** Begin Provided information **
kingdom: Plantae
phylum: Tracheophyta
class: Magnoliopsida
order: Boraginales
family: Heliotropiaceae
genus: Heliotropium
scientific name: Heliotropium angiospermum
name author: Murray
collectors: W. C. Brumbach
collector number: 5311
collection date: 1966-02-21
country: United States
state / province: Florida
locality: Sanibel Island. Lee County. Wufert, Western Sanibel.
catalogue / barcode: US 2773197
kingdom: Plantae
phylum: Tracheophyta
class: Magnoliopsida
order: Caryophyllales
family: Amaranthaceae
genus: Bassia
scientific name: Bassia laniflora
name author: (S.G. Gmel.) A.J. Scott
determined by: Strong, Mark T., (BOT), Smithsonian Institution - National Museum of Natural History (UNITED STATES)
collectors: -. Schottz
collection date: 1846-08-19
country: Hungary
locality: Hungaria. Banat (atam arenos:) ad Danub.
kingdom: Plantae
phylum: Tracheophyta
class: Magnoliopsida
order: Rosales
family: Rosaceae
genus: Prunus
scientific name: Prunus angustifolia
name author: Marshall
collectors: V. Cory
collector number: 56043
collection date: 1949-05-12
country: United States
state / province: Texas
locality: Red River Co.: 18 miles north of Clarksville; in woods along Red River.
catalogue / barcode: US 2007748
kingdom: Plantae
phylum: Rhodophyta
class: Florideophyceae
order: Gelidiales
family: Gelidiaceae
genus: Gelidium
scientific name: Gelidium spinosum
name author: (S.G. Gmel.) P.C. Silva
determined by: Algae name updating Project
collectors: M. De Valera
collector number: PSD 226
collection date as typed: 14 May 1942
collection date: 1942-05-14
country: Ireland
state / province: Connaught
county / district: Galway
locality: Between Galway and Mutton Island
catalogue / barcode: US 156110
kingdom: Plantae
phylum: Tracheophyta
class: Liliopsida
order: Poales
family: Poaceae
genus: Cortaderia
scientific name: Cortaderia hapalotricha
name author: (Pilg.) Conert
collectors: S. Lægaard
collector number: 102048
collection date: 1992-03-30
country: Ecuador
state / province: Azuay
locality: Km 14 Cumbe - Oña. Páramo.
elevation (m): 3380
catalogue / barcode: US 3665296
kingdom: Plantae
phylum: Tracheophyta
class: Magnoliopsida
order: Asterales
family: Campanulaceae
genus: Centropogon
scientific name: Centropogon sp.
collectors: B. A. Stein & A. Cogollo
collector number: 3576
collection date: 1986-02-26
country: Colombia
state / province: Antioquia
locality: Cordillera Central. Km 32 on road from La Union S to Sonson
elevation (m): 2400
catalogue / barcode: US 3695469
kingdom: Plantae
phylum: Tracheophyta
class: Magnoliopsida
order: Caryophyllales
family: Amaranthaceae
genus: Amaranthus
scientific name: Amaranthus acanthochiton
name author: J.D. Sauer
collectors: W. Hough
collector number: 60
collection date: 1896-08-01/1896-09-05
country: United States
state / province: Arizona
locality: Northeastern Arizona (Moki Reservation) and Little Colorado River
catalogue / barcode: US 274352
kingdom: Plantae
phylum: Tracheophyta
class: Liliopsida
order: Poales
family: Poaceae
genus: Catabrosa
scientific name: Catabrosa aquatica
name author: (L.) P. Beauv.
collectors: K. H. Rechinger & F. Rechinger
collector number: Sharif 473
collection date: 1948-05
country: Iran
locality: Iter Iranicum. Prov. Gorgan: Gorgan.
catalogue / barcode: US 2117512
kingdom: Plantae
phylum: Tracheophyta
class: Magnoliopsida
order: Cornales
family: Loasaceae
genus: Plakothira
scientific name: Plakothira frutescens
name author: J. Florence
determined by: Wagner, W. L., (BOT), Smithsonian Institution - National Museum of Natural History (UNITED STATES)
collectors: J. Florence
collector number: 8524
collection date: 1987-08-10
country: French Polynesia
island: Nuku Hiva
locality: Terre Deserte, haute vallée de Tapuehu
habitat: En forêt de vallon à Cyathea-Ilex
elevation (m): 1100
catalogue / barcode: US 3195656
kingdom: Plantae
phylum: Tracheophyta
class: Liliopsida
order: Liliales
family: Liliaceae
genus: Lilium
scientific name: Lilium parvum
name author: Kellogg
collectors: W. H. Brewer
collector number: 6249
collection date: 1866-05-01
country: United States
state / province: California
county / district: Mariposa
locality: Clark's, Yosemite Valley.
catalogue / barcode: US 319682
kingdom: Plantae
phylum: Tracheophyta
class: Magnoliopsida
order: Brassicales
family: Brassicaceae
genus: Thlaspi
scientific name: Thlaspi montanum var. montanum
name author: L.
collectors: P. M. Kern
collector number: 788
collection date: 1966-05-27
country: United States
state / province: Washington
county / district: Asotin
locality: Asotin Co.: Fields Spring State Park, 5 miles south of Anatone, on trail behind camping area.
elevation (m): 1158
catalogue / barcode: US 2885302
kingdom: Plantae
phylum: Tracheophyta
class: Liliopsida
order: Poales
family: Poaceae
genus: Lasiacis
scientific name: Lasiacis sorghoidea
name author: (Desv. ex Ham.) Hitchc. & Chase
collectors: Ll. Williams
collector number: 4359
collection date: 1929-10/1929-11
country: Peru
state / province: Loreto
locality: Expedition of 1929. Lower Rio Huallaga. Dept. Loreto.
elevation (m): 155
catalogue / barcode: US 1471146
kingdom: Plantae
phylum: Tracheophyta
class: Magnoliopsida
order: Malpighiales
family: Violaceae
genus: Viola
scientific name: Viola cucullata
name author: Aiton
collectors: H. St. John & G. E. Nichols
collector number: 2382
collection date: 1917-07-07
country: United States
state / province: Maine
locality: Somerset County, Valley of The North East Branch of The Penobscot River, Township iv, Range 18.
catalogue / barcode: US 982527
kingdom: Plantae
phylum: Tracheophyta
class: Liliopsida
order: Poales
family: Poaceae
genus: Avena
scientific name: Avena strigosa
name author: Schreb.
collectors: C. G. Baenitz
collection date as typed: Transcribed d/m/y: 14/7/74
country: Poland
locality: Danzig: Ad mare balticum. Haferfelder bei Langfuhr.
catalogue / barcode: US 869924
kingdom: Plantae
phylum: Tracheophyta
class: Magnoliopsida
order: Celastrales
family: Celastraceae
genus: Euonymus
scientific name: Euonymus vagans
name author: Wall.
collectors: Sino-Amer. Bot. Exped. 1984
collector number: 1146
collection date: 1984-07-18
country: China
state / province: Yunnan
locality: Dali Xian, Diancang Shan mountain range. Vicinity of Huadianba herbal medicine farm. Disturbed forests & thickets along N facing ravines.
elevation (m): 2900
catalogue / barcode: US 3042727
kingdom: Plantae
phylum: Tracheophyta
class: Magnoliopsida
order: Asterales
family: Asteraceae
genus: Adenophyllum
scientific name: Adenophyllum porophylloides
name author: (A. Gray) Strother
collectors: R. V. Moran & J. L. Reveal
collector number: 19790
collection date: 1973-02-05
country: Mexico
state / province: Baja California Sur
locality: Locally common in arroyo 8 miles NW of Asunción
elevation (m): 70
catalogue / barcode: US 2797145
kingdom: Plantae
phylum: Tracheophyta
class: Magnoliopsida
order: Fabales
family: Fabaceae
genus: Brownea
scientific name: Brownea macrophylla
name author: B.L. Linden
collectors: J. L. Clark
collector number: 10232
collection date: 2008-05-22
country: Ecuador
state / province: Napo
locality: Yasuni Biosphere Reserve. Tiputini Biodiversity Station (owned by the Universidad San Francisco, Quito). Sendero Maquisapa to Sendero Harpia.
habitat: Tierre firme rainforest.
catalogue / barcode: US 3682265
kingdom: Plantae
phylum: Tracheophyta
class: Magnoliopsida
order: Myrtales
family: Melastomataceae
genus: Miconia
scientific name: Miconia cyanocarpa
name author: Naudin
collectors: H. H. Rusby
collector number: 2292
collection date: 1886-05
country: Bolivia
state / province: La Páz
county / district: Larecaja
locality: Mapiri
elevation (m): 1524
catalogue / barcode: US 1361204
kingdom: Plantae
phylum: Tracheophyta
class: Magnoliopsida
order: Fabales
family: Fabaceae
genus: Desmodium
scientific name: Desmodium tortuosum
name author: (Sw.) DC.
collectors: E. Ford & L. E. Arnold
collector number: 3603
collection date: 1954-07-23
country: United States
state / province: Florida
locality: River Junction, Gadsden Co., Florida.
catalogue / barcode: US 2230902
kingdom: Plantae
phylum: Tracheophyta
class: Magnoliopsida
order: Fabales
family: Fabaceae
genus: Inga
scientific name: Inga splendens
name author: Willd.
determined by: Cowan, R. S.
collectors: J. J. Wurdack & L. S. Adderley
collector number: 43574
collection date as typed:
** End Provided information **
### Written exercise
Please reproduce the material word for word, starting at the line that has "collection date: 1917-07-07" and stopping after the line that has "country: Mexico".

### Finished task
collection date: 1917-07-07
country: United States
state / province: Maine
locality: Somerset County, Valley of The North East Branch of The Penobscot River, Township iv, Range 18.
catalogue / barcode: US 982527
kingdom: Plantae
phylum: Tracheophyta
class: Liliopsida
order: Poales
family: Poaceae
genus: Avena
scientific name: Avena strigosa
name author: Schreb.
collectors: C. G. Baenitz
collection date as typed: Transcribed d/m/y: 14/7/74
country: Poland
locality: Danzig: Ad mare balticum. Haferfelder bei Langfuhr.
catalogue / barcode: US 869924
kingdom: Plantae
phylum: Tracheophyta
class: Magnoliopsida
order: Celastrales
family: Celastraceae
genus: Euonymus
scientific name: Euonymus vagans
name author: Wall.
collectors: Sino-Amer. Bot. Exped. 1984
collector number: 1146
collection date: 1984-07-18
country: China
state / province: Yunnan
locality: Dali Xian, Diancang Shan mountain range. Vicinity of Huadianba herbal medicine farm. Disturbed forests & thickets along N facing ravines.
elevation (m): 2900
catalogue / barcode: US 3042727
kingdom: Plantae
phylum: Tracheophyta
class: Magnoliopsida
order: Asterales
family: Asteraceae
genus: Adenophyllum
scientific name: Adenophyllum porophylloides
name author: (A. Gray) Strother
collectors: R. V. Moran & J. L. Reveal
collector number: 19790
collection date: 1973-02-05
country: Mexico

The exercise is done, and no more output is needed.